GOAL OF THE EXERCISE: Extract the country, region, sub-region, city, latitude, and longitude lines from every one of the records below, reproducing each line verbatim. Omit the pictures from your answer.

DATASET EXCERPTS:
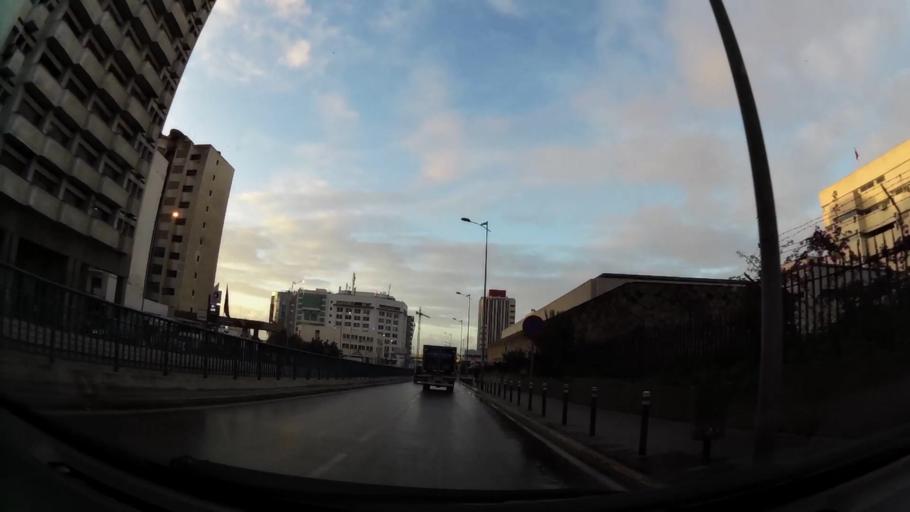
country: MA
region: Grand Casablanca
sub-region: Casablanca
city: Casablanca
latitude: 33.5944
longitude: -7.6034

TASK SOLUTION:
country: MA
region: Grand Casablanca
sub-region: Casablanca
city: Casablanca
latitude: 33.5944
longitude: -7.6034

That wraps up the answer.